[EXTRACTED INFORMATION Boundary: Start]
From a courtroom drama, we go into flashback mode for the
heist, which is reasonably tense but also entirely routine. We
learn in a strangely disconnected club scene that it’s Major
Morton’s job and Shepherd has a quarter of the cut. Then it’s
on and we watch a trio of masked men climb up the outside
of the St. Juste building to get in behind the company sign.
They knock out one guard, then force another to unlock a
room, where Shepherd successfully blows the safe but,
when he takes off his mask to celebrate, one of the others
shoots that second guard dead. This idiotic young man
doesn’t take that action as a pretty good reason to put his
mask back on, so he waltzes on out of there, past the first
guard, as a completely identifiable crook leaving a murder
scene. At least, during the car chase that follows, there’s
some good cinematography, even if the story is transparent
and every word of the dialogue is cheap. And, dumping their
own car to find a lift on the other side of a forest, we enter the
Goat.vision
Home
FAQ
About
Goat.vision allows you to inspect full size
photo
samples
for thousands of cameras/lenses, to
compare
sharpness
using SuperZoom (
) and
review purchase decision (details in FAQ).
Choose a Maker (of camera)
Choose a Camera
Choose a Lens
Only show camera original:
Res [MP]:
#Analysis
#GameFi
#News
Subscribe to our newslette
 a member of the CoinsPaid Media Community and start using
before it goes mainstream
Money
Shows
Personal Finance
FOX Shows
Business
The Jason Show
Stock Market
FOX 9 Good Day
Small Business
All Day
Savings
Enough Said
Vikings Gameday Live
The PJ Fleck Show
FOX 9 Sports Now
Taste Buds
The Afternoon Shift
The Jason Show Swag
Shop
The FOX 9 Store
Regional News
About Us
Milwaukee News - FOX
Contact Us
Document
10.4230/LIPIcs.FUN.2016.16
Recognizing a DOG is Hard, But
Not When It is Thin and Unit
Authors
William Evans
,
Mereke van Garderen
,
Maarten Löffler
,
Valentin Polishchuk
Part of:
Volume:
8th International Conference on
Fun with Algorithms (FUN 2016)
[EXTRACTED INFORMATION Boundary: End]
→ TASK TO CARRY OUT:
Every line above holding the string "that" should be listed.

→ SOLUTION BELOW:
learn in a strangely disconnected club scene that it’s Major
shoots that second guard dead. This idiotic young man
doesn’t take that action as a pretty good reason to put his
scene. At least, during the car chase that follows, there’s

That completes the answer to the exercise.